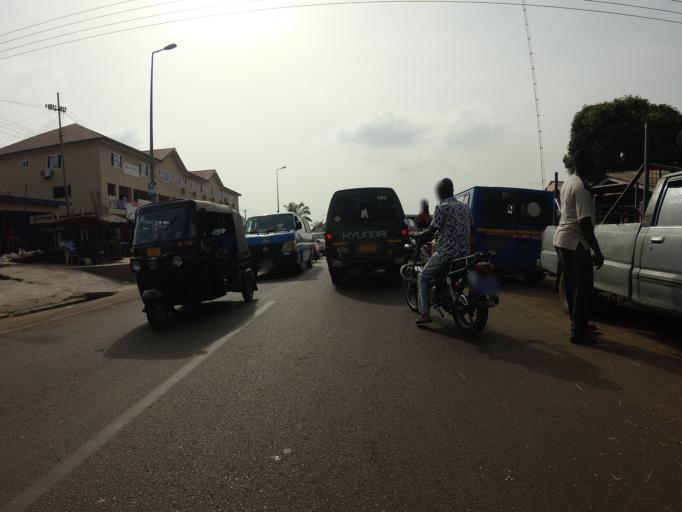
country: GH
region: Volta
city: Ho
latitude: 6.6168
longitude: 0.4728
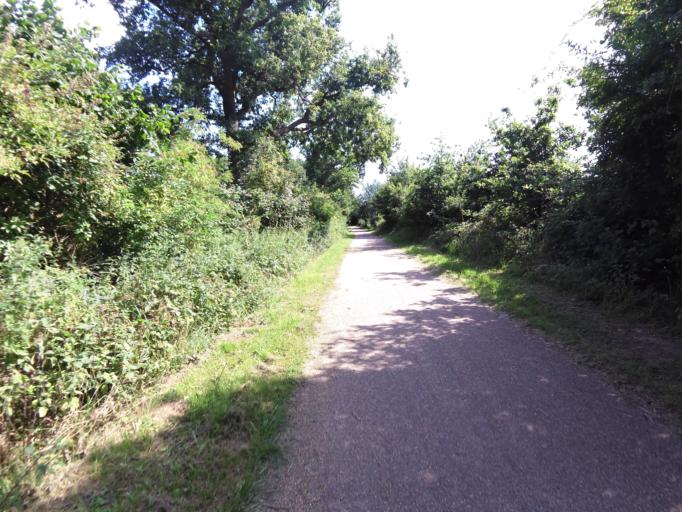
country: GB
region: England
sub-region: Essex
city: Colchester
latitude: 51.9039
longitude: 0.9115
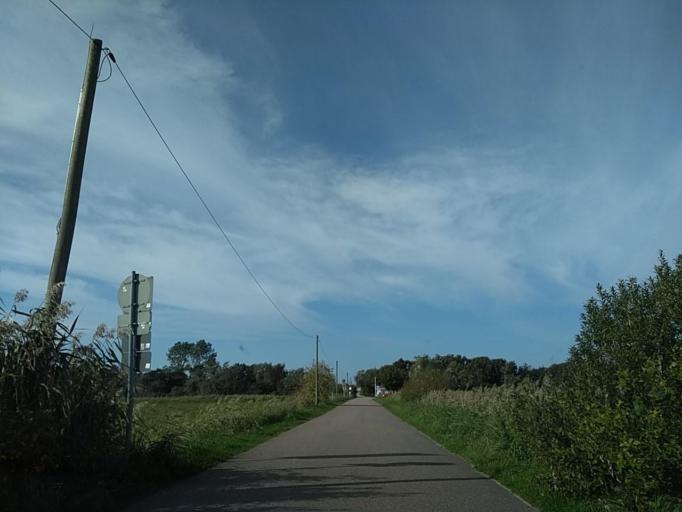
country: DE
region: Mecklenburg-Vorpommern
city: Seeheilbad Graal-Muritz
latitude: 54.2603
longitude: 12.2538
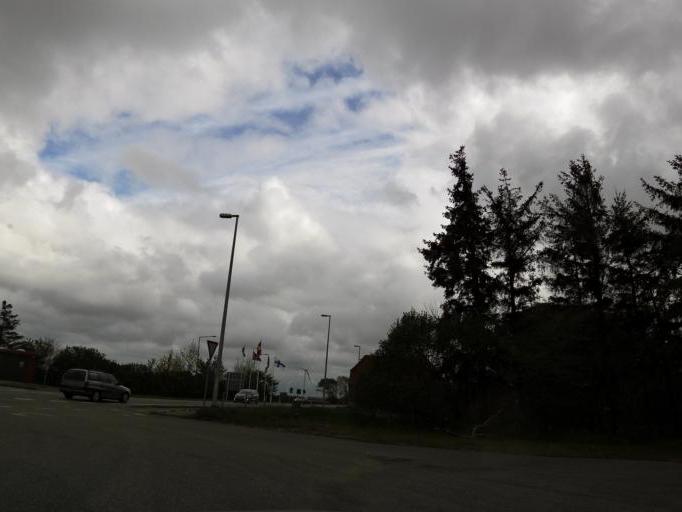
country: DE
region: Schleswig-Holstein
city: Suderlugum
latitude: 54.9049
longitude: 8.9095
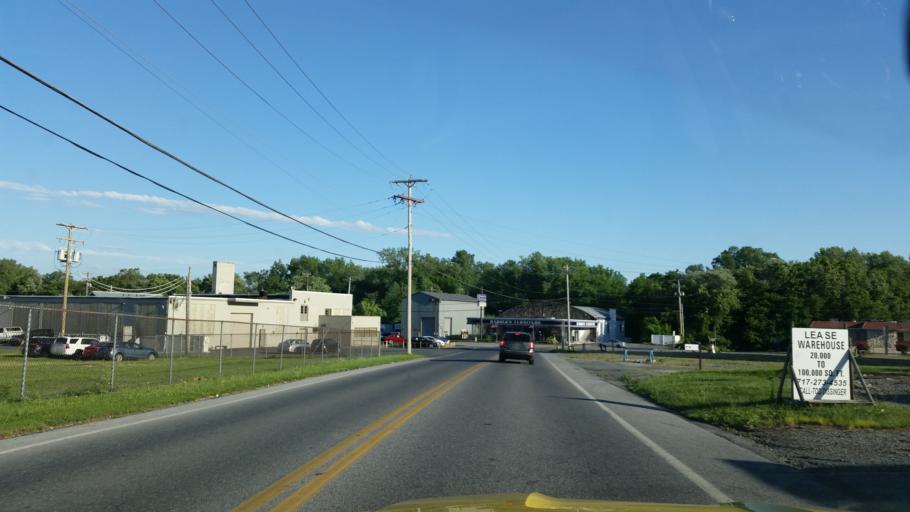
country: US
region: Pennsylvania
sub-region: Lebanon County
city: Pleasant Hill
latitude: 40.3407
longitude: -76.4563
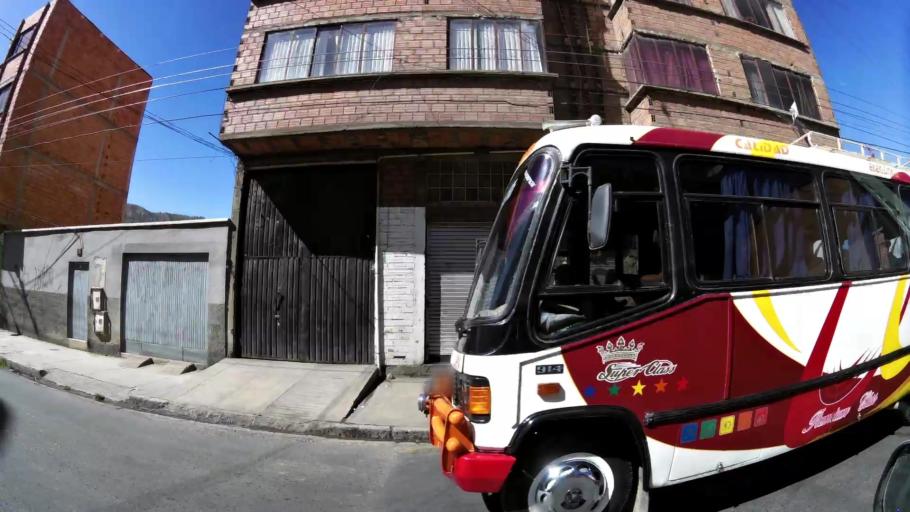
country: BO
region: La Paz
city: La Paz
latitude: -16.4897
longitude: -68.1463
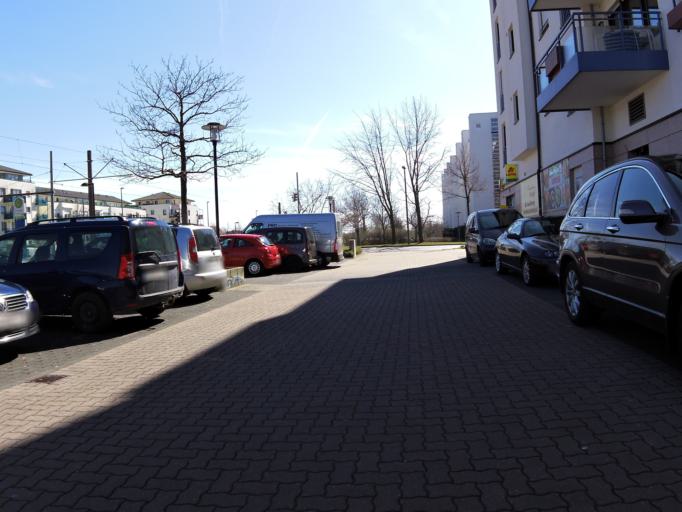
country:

··········

> [WHAT TO DO]: Rename "city" to "town" throughout the records above, repeating every other line unchanged. Leave the pictures out.

> [RESPONSE BELOW]:
country: GH
region: Volta
town: Ho
latitude: 6.6168
longitude: 0.4728
country: GB
region: England
sub-region: Essex
town: Colchester
latitude: 51.9039
longitude: 0.9115
country: DE
region: Mecklenburg-Vorpommern
town: Seeheilbad Graal-Muritz
latitude: 54.2603
longitude: 12.2538
country: DE
region: Schleswig-Holstein
town: Suderlugum
latitude: 54.9049
longitude: 8.9095
country: US
region: Pennsylvania
sub-region: Lebanon County
town: Pleasant Hill
latitude: 40.3407
longitude: -76.4563
country: BO
region: La Paz
town: La Paz
latitude: -16.4897
longitude: -68.1463
country:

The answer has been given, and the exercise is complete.